Sun S3L 3.0 Programming and Reference Guide

Sorting and Ranking S3L Arrays

Sun S3L includes sorting routines for parallel sorting of one-dimensional arrays or multidimensional arrays along a user-specified axis. It also includes routines for computing the grade (rank) of the elements of an array.

The sorting and grading routines are most efficient when the arrays are block distributed. For multidimensional sorts and grades, performance is best when the axis to be sorted or graded is local to a process.

The sort routines use a variation of the sample sort algorithm. In a coordinated operation, all processors extract a random sample of the data. The distribution of this sample should match as closely as possible the distribution of the data to be sorted. Based on this sample, all processes split their data into np packets, each destined for a particular process. A global interprocess communication stage then collects the packets into the appropriate processes. Each process then independently sorts its own data using a quicksort algorithm. Finally, all the processes coordinate to restore the data to its original distribution.

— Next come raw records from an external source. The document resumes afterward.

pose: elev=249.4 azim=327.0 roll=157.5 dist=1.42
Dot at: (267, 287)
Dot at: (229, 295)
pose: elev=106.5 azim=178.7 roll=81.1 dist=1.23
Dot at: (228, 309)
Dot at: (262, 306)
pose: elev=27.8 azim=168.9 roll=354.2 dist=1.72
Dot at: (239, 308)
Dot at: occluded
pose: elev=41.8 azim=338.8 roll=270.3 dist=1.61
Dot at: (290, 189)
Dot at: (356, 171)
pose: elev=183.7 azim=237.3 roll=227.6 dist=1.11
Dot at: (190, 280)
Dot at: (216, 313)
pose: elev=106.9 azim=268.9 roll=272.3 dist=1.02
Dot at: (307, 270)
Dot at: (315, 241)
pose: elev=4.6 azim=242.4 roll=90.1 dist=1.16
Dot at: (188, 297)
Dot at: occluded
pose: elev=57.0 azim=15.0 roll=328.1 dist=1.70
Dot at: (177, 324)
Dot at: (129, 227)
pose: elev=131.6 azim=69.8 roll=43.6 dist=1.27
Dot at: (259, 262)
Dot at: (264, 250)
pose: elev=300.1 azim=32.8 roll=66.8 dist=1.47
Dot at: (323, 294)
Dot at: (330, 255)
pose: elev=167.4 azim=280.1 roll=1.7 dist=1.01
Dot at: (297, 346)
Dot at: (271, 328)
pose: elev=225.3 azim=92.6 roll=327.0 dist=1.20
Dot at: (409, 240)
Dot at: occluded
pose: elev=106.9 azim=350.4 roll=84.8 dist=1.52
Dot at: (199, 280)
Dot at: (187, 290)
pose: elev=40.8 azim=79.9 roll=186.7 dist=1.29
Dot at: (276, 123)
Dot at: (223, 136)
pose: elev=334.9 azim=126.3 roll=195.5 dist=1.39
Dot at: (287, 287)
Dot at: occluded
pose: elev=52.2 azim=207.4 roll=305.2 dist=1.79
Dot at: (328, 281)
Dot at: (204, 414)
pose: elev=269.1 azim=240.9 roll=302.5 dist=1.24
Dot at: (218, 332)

The first communication stage, where packets of data are sent to the appropriate processes, is more intensive than the operation that restores the original distribution. This is because the second communication stage only involves exchanges between processes with neighboring ranks.

In general, the parallel S3L sort routines exhibit good scaling characteristics. While some data distribution patterns can affect the quality of load balancing and the performance of local sorts, the internal parameters of the parallel algorithm have been chosen to achieve good performance for most cases of data distribution.

Sorting single-precision floating-point numbers is faster than sorting double-precision floating-point numbers. Also, sorting 64-byte integers can be slower than sorting 64-byte floating-point numbers.